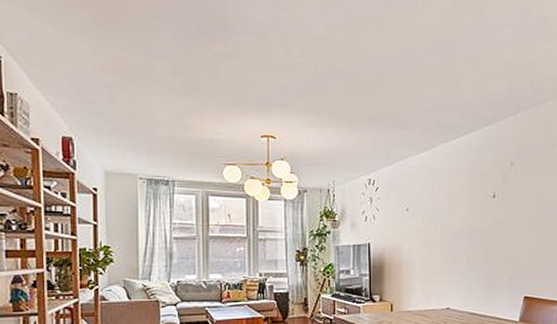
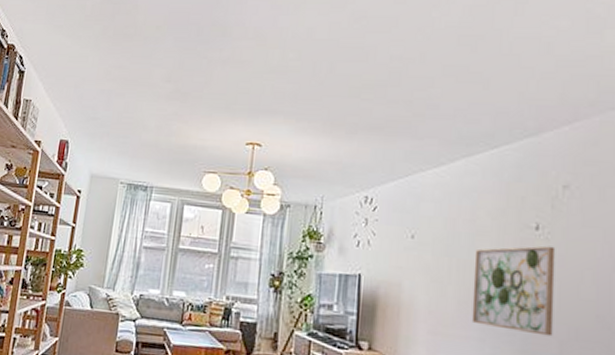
wall art: none [452,209,506,274] -> present [471,245,556,337]

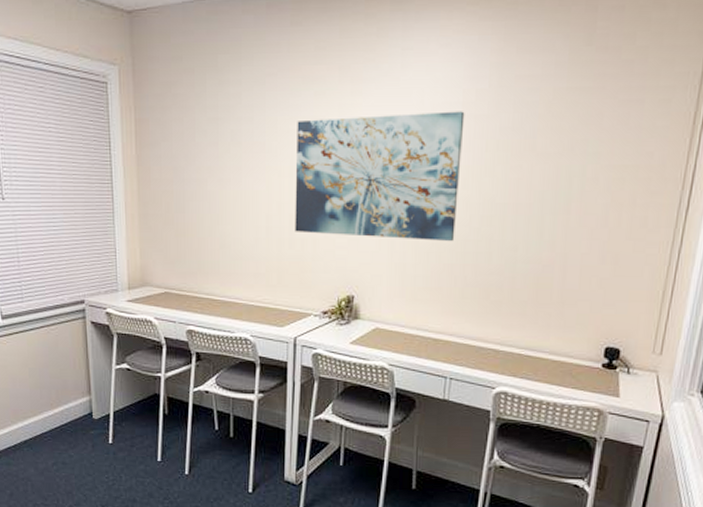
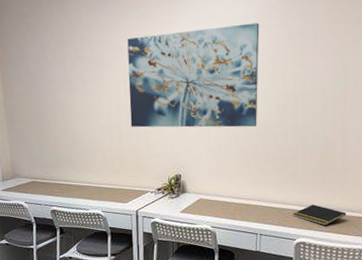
notepad: none [493,345,563,373] -> present [293,205,347,226]

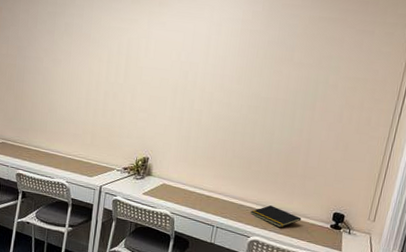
wall art: present [127,23,260,128] -> none [107,21,243,123]

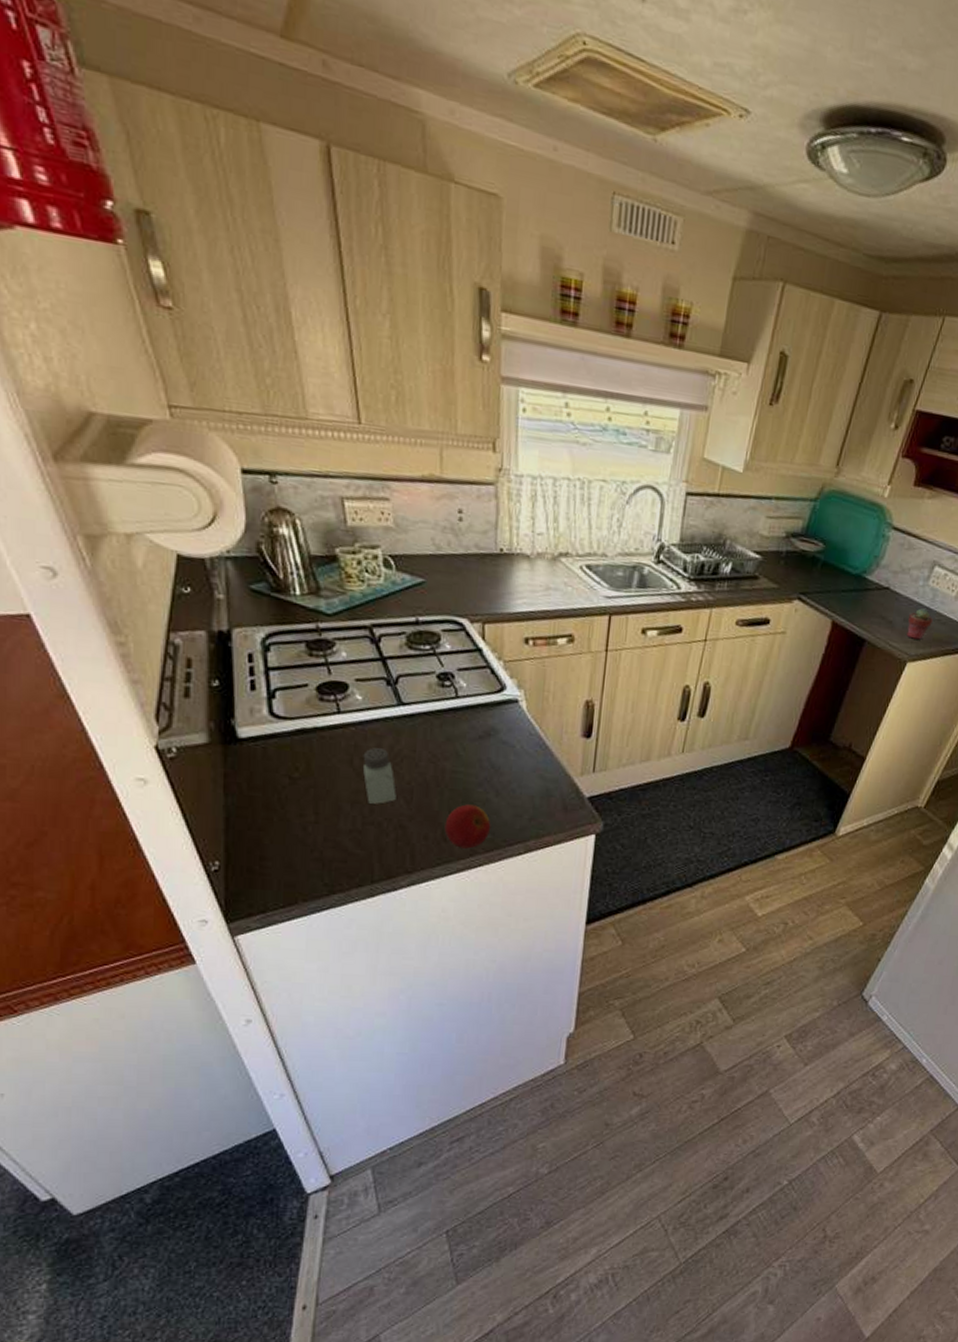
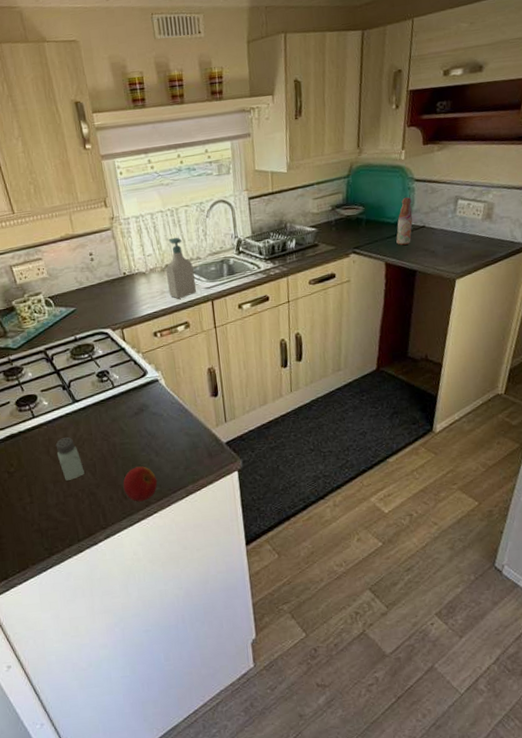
soap bottle: none [556,519,595,602] -> present [166,237,197,299]
bottle: none [851,545,883,606] -> present [396,196,413,246]
potted succulent: present [906,608,933,640] -> none [446,234,469,260]

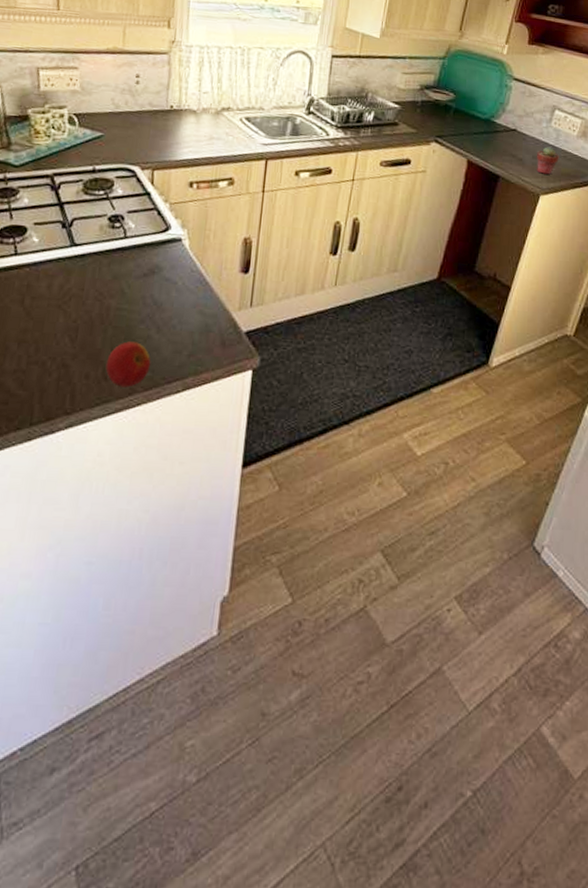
saltshaker: present [55,437,85,481] -> none [32,287,62,343]
soap bottle: present [166,237,197,299] -> none [218,79,253,150]
bottle: present [396,196,413,246] -> none [483,94,507,146]
potted succulent: none [446,234,469,260] -> present [536,146,559,175]

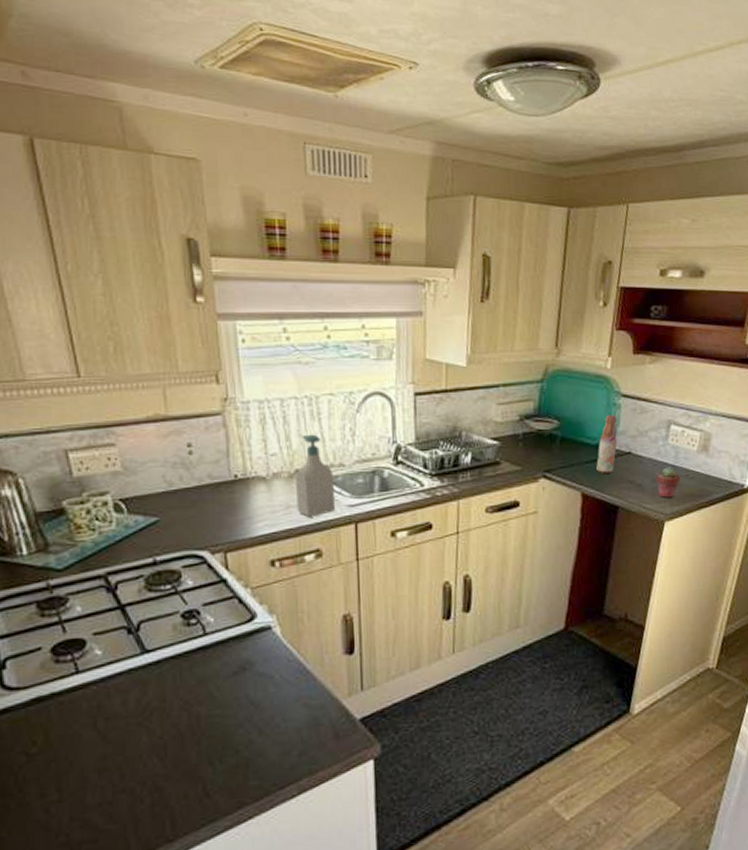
apple: present [105,341,151,387] -> none [206,749,258,802]
soap bottle: none [218,79,253,150] -> present [296,434,336,517]
bottle: none [483,94,507,146] -> present [596,414,618,474]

Task description: Exactly restate the lines from the one holding "wall art: present" to the final line of the records above, including both and excluding pictures.

Final answer:
wall art: present [127,23,260,128] -> none [107,21,243,123]

soap bottle: none [556,519,595,602] -> present [166,237,197,299]
bottle: none [851,545,883,606] -> present [396,196,413,246]
potted succulent: present [906,608,933,640] -> none [446,234,469,260]

saltshaker: present [55,437,85,481] -> none [32,287,62,343]
soap bottle: present [166,237,197,299] -> none [218,79,253,150]
bottle: present [396,196,413,246] -> none [483,94,507,146]
potted succulent: none [446,234,469,260] -> present [536,146,559,175]

apple: present [105,341,151,387] -> none [206,749,258,802]
soap bottle: none [218,79,253,150] -> present [296,434,336,517]
bottle: none [483,94,507,146] -> present [596,414,618,474]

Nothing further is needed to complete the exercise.